Patients and Methods: We included 14 patients (9F;5M), selected by clinical criteria, matched with 11 controls with simple obesity (7F;4M). Median BMI at sample day was respectively +3.8 SDS and +3.1 SDS. Lymphocyte subpopulations and pro-inflammatory cytokines/chemo kines were analyzed by Flow Cytometry performed on peripheral blood (PB) in the two groups. Furthermore, soluble HLA-G (sHLA-G) and soluble HLA-E (sHLA-E) were assessed through Enzyme-Linked Immunosorbent Assay (ELISA) both in patients and in controls.

Results: Phenotypical analysis of PB samples revealed that T lymphocytes are significantly increased in ROHHADNET patients, compared to obese controls (cells/µl, mean±SD:1859±450,5 vs 1544±441,8, P=0.04) with a prevalence of CD4-T cells (1129±394,4 vs 749,3±316,2, P=0.03) and a lower number of activated CD8-T cells (90,90±47,15 vs 204,1±113,1, P=0.02). Considering regulatory cell subsets, patients displayed an increase of regulatory B cells (Breg) (30,61±11,75 vs 19,07±14,44, P=0.05) and a significantly increased Type-1 regulatory T cell subset (Tr1) (4,880±2,740 vs 2,205±1,735, P=0.03). Among CD8-T cells, we observed a lower number of T effector memory (TEM) (20,56±15,15 vs 57,66±35,47, P=0.02) in patients than in controls. In contrast, among CD4-T cells, we observed higher number of T naïve (826,1±413,9 vs 383,1±304,1 P=0.04) and T effector (TEFF) (34,32±26,53 vs7,59±3,82, P=0.0008) in ROHHAD(NET) patients. Furthermore, in ROHHAD(NET) patients, we found a significantly increased serum level of IL-8 (Pg/ml, mean±SDS:58,35±120,7 vs 30,03±72,43, P=0.008) and MCP-1(86,91±68,74 vs 28,15±16,59, P=0.01). No differences were shown in other chemokines tested (IP-10, MIG and RANTES). Finally, sHLA-G was significantly lower in ROHHAD(NET) vs controls (ng/ml:1,31±3,09 vs 9,56±14,83, P=0.03), whereas sHLA-E concentration was similar between the two groups.

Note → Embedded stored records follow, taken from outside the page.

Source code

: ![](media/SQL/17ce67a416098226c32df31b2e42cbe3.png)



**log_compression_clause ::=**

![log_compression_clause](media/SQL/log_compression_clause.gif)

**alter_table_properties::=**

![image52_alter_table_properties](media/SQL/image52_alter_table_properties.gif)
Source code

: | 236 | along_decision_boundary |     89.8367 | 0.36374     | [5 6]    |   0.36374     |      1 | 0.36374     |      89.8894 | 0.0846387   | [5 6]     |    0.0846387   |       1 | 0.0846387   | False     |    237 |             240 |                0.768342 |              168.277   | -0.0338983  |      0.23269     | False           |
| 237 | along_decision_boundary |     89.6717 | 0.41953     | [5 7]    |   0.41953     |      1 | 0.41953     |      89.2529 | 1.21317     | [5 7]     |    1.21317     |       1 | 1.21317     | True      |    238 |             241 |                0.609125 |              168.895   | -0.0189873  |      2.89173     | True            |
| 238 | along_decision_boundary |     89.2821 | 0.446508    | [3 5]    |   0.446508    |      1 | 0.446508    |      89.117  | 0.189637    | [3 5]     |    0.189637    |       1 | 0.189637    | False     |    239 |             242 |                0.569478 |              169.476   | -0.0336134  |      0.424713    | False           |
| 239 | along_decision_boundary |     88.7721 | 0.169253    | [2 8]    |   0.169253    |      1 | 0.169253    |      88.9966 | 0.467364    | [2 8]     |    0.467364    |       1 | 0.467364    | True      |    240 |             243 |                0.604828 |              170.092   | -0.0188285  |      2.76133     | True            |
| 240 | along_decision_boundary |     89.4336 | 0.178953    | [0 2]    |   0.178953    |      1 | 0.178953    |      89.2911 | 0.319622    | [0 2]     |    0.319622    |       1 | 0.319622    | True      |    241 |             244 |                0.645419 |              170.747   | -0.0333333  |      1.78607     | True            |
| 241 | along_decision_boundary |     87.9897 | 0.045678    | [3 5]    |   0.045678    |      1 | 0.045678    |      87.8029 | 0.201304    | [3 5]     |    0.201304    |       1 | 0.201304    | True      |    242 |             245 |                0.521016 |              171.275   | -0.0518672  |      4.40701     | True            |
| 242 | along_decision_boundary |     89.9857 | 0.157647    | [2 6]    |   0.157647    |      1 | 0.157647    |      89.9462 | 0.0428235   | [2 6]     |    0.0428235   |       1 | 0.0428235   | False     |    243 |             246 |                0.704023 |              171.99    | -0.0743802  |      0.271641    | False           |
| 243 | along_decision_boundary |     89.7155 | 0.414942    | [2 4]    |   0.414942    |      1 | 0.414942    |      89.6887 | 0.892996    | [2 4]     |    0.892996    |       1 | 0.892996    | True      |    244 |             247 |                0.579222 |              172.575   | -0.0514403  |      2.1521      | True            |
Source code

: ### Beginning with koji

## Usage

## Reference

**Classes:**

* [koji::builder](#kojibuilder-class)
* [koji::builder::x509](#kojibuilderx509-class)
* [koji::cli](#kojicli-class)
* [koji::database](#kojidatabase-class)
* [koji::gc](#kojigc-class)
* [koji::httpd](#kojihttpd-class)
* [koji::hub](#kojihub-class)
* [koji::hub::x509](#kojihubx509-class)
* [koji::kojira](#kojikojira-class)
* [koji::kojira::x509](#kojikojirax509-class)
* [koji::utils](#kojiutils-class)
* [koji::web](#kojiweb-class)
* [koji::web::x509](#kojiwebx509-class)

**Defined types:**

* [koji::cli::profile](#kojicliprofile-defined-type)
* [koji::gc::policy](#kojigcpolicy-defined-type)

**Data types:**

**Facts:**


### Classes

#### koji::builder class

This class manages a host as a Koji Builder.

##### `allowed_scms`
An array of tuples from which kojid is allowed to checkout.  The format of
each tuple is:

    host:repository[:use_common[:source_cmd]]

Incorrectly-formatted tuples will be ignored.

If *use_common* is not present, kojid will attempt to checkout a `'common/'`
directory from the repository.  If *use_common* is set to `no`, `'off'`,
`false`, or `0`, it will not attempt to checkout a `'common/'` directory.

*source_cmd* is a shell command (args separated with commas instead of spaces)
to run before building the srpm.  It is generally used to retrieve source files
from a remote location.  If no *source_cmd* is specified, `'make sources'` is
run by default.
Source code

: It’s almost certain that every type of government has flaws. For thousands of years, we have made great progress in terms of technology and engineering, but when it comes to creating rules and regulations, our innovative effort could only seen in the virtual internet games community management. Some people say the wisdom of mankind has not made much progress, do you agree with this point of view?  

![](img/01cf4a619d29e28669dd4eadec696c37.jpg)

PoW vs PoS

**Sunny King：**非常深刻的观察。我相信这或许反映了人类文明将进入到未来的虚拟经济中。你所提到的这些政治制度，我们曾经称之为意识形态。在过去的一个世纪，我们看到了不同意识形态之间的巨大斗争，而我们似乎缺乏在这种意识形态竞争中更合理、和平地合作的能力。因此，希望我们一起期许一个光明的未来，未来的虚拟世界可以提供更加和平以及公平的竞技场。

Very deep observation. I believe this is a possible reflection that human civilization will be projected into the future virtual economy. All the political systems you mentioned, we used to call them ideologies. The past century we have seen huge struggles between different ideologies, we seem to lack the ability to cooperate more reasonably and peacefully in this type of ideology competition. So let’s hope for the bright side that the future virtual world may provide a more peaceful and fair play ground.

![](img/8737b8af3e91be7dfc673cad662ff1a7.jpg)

Conclusions: In agreement with published data, our findings seem to support the immune-dysregulation hypothesis in ROHHAD(NET) syndrome in comparison to simple obesity. If these assumptions are confirmed by larger and multicentric studies, there might be a rationale for therapeutic trials with immunosuppressors or immunomodulators in this syndrome.